Parujące garnki ryżu i porcje gorącego, świeżego jedzenia krążyły w kółko, wypełnione oddaniem oficerów, żołnierzy i członków Klubu Hanh Nguyen. Razem rozświetlili „Kuchnię Zero Dong” – prosty model, ale niosący ze sobą tyle ciepła i ludzkiej miłości.
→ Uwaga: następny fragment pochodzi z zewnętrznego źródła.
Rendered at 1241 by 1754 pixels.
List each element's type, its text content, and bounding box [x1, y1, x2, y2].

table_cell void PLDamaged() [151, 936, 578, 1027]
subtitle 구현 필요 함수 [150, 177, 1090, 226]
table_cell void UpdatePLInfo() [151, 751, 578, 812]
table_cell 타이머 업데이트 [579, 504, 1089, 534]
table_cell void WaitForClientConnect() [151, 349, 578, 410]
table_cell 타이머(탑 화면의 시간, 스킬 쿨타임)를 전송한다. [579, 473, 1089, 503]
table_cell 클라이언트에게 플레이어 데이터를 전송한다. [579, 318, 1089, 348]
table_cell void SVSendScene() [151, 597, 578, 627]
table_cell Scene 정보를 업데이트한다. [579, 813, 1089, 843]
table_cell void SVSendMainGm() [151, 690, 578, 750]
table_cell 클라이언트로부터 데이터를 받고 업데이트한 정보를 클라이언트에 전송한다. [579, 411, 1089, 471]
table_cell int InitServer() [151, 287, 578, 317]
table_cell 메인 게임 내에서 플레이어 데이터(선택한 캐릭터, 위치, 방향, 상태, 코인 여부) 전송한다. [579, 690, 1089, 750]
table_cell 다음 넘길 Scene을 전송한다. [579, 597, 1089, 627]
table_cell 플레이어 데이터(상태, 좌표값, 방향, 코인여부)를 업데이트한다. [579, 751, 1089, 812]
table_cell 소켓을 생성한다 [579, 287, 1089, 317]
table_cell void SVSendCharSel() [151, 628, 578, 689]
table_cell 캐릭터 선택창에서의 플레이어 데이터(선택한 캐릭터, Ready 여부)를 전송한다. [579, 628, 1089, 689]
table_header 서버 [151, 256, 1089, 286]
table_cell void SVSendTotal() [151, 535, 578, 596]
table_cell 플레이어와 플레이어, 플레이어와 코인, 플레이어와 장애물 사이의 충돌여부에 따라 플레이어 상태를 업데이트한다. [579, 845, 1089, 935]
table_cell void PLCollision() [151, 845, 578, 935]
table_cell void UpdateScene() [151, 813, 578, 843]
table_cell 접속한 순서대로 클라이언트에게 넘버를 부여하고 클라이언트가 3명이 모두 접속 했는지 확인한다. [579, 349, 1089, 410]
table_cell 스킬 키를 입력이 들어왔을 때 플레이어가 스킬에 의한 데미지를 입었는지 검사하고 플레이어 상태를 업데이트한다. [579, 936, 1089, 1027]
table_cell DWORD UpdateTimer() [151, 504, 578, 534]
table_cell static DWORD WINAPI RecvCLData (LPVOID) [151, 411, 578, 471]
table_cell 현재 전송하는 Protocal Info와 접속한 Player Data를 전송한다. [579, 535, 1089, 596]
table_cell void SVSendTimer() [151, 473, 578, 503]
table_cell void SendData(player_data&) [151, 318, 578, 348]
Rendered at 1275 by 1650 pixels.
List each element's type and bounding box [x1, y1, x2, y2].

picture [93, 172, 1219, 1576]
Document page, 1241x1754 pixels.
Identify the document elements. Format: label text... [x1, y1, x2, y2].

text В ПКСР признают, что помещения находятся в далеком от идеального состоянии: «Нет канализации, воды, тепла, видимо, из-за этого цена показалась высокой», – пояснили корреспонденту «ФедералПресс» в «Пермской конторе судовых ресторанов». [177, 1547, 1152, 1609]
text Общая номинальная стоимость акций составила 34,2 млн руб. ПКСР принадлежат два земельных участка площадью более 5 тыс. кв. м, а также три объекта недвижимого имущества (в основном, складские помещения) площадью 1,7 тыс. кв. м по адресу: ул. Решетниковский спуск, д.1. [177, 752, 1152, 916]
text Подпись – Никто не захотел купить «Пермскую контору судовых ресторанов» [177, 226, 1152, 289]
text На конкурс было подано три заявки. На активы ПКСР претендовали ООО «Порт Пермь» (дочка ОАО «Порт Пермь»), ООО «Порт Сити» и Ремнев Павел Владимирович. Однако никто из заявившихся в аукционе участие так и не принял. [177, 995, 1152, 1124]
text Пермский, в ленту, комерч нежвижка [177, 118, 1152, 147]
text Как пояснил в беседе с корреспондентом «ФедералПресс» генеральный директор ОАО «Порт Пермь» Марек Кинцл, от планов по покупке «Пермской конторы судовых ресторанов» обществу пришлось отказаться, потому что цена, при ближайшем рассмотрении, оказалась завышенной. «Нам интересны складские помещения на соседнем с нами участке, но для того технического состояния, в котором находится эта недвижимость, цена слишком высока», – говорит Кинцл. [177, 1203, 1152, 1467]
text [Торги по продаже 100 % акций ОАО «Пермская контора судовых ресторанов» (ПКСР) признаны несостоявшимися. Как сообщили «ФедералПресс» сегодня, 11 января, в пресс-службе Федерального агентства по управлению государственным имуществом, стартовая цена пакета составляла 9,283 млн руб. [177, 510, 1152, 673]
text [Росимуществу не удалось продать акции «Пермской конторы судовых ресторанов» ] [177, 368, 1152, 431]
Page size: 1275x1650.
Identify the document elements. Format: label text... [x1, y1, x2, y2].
W ciągu trzech dni wdrażania programu kuchnia ugotowała i rozdała 750 darmowych posiłków osobom starszym, bezdomnym, ubogim pacjentom leczonym w Centrum Medycznym Song Cau oraz ciężko pracującym pracownikom w trudnej sytuacji w okolicy. „Dawno nie jadłam tak sycącego posiłku” – powiedziała pani Bui Thi Loi (dzielnica Phuong Phu, oddział Xuan Dai), pacjentka leczona w Centrum Medycznym Song Cau, a jej oczy zaszły mgłą emocji. Była hospitalizowana od wielu dni, jej zdrowie było słabe, jej dzieci i wnuki mieszkały daleko, a jej posiłki zazwyczaj składały się z zimnego bochenka chleba lub miski cienkiej owsianki. Teraz, siedząc przed lunchboxem z mięsem, rybą i zupą jarzynową, uśmiechała się, jedząc: „Ryż ma w sobie słodycz ludzkiej miłości”.
| Oficerowie i żołnierze placówki Straży Granicznej Xuan Dai i Klubu Hanh Nguyen z entuzjazmem przygotowywali posiłki. | 
Pacjenci znający „kuchnię zero-dong” w Centrum Medycznym Song Cau teraz traktują strażników granicznych jak rodzinę. Żartobliwie nazywają to „jedzeniem wojskowym” i z niecierpliwością czekają na każdy posiłek, nie tylko po to, by napełnić żołądki, ale także by poczuć się ciepło i dzielić się posiłkiem.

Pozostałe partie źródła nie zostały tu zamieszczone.